▸ EXERCISE AIM
Scan the records below. List lines holding "https".
--- START ---
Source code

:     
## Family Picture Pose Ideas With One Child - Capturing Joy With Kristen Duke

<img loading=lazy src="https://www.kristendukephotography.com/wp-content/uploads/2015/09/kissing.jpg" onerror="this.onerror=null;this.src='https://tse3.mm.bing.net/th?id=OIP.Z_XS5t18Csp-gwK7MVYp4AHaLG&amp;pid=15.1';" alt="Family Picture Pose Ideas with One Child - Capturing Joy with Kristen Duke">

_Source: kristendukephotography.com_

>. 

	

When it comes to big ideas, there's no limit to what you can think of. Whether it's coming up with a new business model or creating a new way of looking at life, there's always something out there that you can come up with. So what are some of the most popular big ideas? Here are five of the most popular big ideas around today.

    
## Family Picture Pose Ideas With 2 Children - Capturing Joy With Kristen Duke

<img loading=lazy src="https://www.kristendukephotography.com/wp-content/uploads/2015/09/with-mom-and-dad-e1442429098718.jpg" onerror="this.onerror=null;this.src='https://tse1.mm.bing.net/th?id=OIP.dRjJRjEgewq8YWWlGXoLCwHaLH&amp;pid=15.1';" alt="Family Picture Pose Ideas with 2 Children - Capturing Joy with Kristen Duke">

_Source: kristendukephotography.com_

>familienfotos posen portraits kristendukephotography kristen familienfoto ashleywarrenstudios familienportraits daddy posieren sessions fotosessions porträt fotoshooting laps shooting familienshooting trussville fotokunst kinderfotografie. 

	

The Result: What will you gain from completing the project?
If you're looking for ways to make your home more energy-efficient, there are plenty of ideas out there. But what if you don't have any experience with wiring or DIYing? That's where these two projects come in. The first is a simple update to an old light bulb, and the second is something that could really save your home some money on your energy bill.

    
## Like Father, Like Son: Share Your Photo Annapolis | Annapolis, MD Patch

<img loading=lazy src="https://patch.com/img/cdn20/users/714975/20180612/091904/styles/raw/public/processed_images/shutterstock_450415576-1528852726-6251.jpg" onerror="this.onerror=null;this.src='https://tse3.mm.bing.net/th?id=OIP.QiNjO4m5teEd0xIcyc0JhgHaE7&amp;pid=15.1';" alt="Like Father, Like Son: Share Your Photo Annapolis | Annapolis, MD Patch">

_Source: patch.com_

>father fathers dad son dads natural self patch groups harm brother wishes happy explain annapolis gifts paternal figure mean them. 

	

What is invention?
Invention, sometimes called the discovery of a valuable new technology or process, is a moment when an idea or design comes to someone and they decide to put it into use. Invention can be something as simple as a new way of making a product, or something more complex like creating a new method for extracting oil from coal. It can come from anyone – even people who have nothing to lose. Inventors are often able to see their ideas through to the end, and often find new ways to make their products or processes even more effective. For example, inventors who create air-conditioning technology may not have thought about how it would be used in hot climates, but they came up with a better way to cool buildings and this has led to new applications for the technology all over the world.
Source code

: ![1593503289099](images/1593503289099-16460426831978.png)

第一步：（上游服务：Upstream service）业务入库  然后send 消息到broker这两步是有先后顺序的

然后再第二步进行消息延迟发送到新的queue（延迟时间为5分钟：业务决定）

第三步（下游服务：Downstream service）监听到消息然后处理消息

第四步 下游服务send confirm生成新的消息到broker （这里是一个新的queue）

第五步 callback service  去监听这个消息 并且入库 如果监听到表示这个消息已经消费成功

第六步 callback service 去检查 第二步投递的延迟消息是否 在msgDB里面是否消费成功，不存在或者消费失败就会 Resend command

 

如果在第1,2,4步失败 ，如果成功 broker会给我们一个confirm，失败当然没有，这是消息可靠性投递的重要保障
--- END ---
▸ THE COMPLETED TASK
<img loading=lazy src="https://www.kristendukephotography.com/wp-content/uploads/2015/09/kissing.jpg" onerror="this.onerror=null;this.src='https://tse3.mm.bing.net/th?id=OIP.Z_XS5t18Csp-gwK7MVYp4AHaLG&amp;pid=15.1';" alt="Family Picture Pose Ideas with One Child - Capturing Joy with Kristen Duke">
<img loading=lazy src="https://www.kristendukephotography.com/wp-content/uploads/2015/09/with-mom-and-dad-e1442429098718.jpg" onerror="this.onerror=null;this.src='https://tse1.mm.bing.net/th?id=OIP.dRjJRjEgewq8YWWlGXoLCwHaLH&amp;pid=15.1';" alt="Family Picture Pose Ideas with 2 Children - Capturing Joy with Kristen Duke">
<img loading=lazy src="https://patch.com/img/cdn20/users/714975/20180612/091904/styles/raw/public/processed_images/shutterstock_450415576-1528852726-6251.jpg" onerror="this.onerror=null;this.src='https://tse3.mm.bing.net/th?id=OIP.QiNjO4m5teEd0xIcyc0JhgHaE7&amp;pid=15.1';" alt="Like Father, Like Son: Share Your Photo Annapolis | Annapolis, MD Patch">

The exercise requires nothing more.